**EXERCISE**
When the line containing "wrist: (742, 990)" is reached, begin reproducing lines exactly and continue through the last line of the records below.
::: DATA FOR THIS TASK :::
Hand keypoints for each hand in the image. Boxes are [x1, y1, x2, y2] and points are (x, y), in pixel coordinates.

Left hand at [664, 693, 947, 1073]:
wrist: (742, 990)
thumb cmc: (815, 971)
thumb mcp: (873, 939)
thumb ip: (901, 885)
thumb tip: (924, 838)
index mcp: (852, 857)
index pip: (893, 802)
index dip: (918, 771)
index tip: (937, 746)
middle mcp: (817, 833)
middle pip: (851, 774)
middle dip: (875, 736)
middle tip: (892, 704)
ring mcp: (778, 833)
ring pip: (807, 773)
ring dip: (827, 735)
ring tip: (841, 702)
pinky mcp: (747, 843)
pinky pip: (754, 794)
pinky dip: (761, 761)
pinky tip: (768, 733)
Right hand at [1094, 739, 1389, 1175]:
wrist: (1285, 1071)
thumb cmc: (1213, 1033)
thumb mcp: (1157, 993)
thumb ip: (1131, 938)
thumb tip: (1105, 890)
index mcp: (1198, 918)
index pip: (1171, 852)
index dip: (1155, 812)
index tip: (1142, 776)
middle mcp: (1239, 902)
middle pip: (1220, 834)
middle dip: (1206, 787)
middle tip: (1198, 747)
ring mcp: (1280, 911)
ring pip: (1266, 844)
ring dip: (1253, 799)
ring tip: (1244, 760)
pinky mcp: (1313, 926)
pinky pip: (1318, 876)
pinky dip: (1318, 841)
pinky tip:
:::
**EXERCISE RESULT**
wrist: (742, 990)
thumb cmc: (815, 971)
thumb mcp: (873, 939)
thumb ip: (901, 885)
thumb tip: (924, 838)
index mcp: (852, 857)
index pip: (893, 802)
index dip: (918, 771)
index tip: (937, 746)
middle mcp: (817, 833)
middle pip: (851, 774)
middle dip: (875, 736)
middle tip: (892, 704)
ring mcp: (778, 833)
ring pip: (807, 773)
ring dip: (827, 735)
ring tip: (841, 702)
pinky mcp: (747, 843)
pinky pip: (754, 794)
pinky dip: (761, 761)
pinky tip: (768, 733)
Right hand at [1094, 739, 1389, 1175]:
wrist: (1285, 1071)
thumb cmc: (1213, 1033)
thumb mcp: (1157, 993)
thumb ip: (1131, 938)
thumb tip: (1105, 890)
index mcp: (1198, 918)
index pip: (1171, 852)
index dip: (1155, 812)
index tip: (1142, 776)
middle mcp: (1239, 902)
middle pip: (1220, 834)
middle dip: (1206, 787)
middle tip: (1198, 747)
ring mcp: (1280, 911)
ring pip: (1266, 844)
ring dip: (1253, 799)
ring tip: (1244, 760)
pinky mcp: (1313, 926)
pinky pip: (1318, 876)
pinky dip: (1318, 841)
pinky tip:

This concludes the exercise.